Truth, Computing and Fail

  • Home
  • About

Parsing XML in Python

anomit | November 16, 2008

I started off with BeautifulSoup for a certain project that needs to construct database queries out of XML. I was almost done with this component when I discovered much to my chagrin that BeautifulSoup does not respect the case of the strings in the tag name. For eg some text would yield the name of the tag as ‘foobar’. I had to find some way to replace the code base within a short time.
I quickly went through some of my starred items in Google Reader. One of the interesting finds was using lxml from the IBM developer works pages. One of the examples in that page seemed very similar to using a SAX parser. I wasn’t quite interested at that moment to learn a third party library from scratch, so I decided to go for the xml.sax package already provided by default. A tutorial and reading through a couple of pages from the book ‘Python and XML’ later, I managed to get it right.

Basically, an SAX parser is event driven, and you can define functions that can be described like event handlers in JAVA which act upon those events. These events include encountering the opening or closing of an XML text node, an XML element node etc. The JAVA implementation of SAX defined interfaces for the handlers. SAX for one thing, doesn’t have a formal specification as yet and since Python doesn’t support interfaces, it included four classes in xml.sax.handler. You can read about them in the python docs. From the docs:

Handler implementations should inherit from the base classes provided in the module xml.sax.handler, so that all methods get default implementations.

The one we will be using the most is the class ContentHandler. The handler for our own XML format will inherit it. We override functions implemented in ContentHandler to customize them to our own needs. Some of the important functions are:

startElement(name,attrs): This is called by the parser when it encounters the start of an element. name holds the name of the element and attr holds the attributes.

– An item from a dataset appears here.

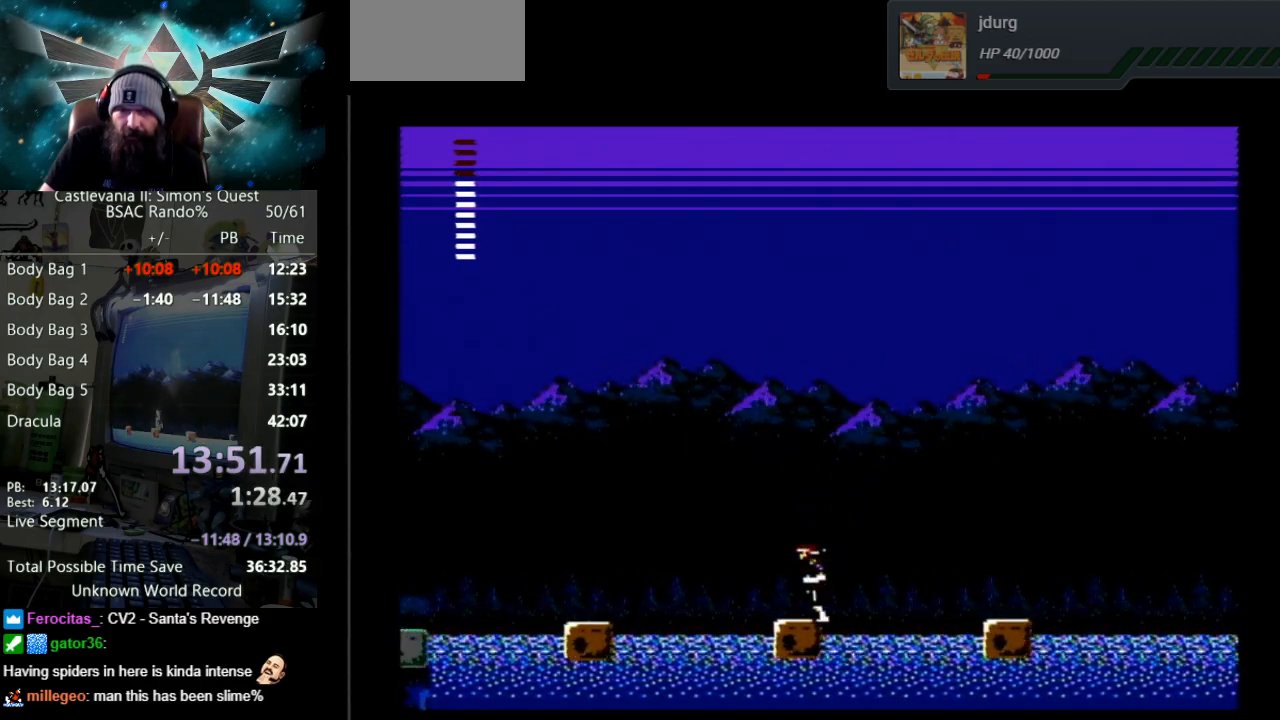
{"buttons": ["A", "DPAD_LEFT"], "events": [[333, "A", "down"]]}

endElement(name): Called by the parser when it encounters the end of an element.

character(content): Returns chunks of character data when found. The character data may be included in a single chunk or split into multiple chunks. It’s advisable to use flags rather than relying on the former assumption.

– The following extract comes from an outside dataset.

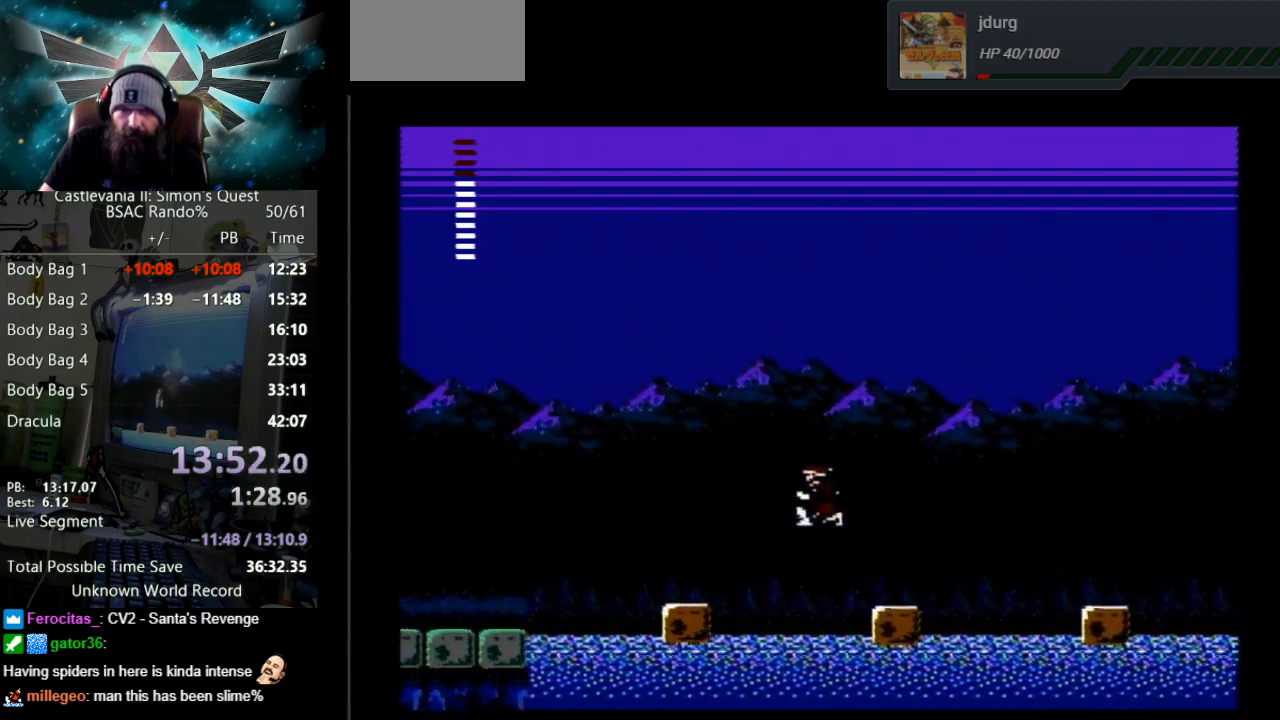
{"buttons": ["DPAD_LEFT"], "events": [[317, "A", "up"]]}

Since a SAX parser is a stream parser and doesn’t build an in-memory tree, you can’t backtrack in the tree and nodes don’t have the usual child-parent relationship found in DOM style parsers. Flags are used to track what element the parser is currently in and take appropriate actions. There is a caveat here. If you are working on a tree with a large depth, it can be really frustrating and painful to manage a lot of flags. The one I am working on can have a maximum depth of 5, but it would rarely exceed 4. So it wasn’t a big deal for me to handle that many flags.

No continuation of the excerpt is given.